鯉渕健康福祉局長:小児医療費制度は、子育て支援策として重要な政策です。特に、低所得世帯ということで意識しているというよりは、一般施策の分類かなと思っておりますが、重要な施策ですので、今回も拡大についても検討するし、一部負担の導入についても検討してまいりたいということを申し上げております。

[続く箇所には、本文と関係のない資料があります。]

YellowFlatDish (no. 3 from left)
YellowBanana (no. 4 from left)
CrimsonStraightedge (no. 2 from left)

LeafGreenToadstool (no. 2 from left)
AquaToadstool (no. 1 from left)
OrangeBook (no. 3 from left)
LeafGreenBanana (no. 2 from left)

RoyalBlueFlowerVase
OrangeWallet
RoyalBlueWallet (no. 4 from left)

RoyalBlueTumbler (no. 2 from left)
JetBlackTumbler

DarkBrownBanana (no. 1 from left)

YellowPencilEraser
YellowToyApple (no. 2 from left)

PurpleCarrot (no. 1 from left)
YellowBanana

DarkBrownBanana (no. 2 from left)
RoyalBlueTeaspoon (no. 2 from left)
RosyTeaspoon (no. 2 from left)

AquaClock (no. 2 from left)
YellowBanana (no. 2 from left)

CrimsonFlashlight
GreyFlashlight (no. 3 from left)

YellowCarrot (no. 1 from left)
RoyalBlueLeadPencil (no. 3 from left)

白井議員:計画策定にあたって、実態把握のために行われた市民アンケートの結果では、「医療費を支払うことが難しいために、過去1年間に子どもが病気やけがをした時に病院を受診しなかったことがある」と回答した割合が、回答者2,127世帯のうち2.3%います。そして、ひとり親177世帯では5.1%です。受診を控えている実態がもう明らかになっているわけです。窓口無料化の運動を進めている医師からは「貧困家庭では、窓口負担があることで医者にかかるべきなのに連れて行かない、医療ネグレクトともいうべき事態が起こっている」と指摘があります。
本市で受診のたびに一部負担金が必要となれば、本市がかかげた子どもの貧困対策に逆行します。年齢拡大と一部負担金とおっしゃるんですけれども、本市の貧困対策に逆行すること、これをどう考えるんでしょうか。

鯉渕健康福祉局長:決して逆行しているとは思っておりません。順次、小児医療費制度を拡大しながら、低所得世帯への配慮というものも検討課題かなというふうに思っております。